Rows from a data collection
────────────────────────────────────────
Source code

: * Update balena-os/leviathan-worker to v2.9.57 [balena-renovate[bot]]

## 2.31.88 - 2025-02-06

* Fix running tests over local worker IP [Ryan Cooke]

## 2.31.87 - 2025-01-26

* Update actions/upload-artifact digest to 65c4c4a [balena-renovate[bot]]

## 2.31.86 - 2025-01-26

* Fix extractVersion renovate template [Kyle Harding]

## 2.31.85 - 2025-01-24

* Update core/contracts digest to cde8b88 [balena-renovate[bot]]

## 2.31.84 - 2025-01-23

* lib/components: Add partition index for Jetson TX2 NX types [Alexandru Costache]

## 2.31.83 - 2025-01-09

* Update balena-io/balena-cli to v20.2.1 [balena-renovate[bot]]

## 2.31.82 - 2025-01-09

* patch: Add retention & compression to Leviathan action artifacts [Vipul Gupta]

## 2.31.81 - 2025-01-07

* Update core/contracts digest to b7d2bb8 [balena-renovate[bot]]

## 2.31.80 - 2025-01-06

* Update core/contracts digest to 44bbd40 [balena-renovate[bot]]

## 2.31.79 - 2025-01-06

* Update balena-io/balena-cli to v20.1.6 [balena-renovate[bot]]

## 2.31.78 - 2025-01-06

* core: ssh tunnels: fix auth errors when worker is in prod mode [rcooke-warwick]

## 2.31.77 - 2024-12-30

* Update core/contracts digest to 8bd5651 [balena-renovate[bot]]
────────────────────────────────────────
Please render the rows above as a Markdown table with the columns n and Line, putting each line of text in its own numbered table row and skipping blank lines.

| n | Line |
|---|---|
| 1 | Source code |
| 2 | : * Update balena-os/leviathan-worker to v2.9.57 [balena-renovate[bot]] |
| 3 | ## 2.31.88 - 2025-02-06 |
| 4 | * Fix running tests over local worker IP [Ryan Cooke] |
| 5 | ## 2.31.87 - 2025-01-26 |
| 6 | * Update actions/upload-artifact digest to 65c4c4a [balena-renovate[bot]] |
| 7 | ## 2.31.86 - 2025-01-26 |
| 8 | * Fix extractVersion renovate template [Kyle Harding] |
| 9 | ## 2.31.85 - 2025-01-24 |
| 10 | * Update core/contracts digest to cde8b88 [balena-renovate[bot]] |
| 11 | ## 2.31.84 - 2025-01-23 |
| 12 | * lib/components: Add partition index for Jetson TX2 NX types [Alexandru Costache] |
| 13 | ## 2.31.83 - 2025-01-09 |
| 14 | * Update balena-io/balena-cli to v20.2.1 [balena-renovate[bot]] |
| 15 | ## 2.31.82 - 2025-01-09 |
| 16 | * patch: Add retention & compression to Leviathan action artifacts [Vipul Gupta] |
| 17 | ## 2.31.81 - 2025-01-07 |
| 18 | * Update core/contracts digest to b7d2bb8 [balena-renovate[bot]] |
| 19 | ## 2.31.80 - 2025-01-06 |
| 20 | * Update core/contracts digest to 44bbd40 [balena-renovate[bot]] |
| 21 | ## 2.31.79 - 2025-01-06 |
| 22 | * Update balena-io/balena-cli to v20.1.6 [balena-renovate[bot]] |
| 23 | ## 2.31.78 - 2025-01-06 |
| 24 | * core: ssh tunnels: fix auth errors when worker is in prod mode [rcooke-warwick] |
| 25 | ## 2.31.77 - 2024-12-30 |
| 26 | * Update core/contracts digest to 8bd5651 [balena-renovate[bot]] |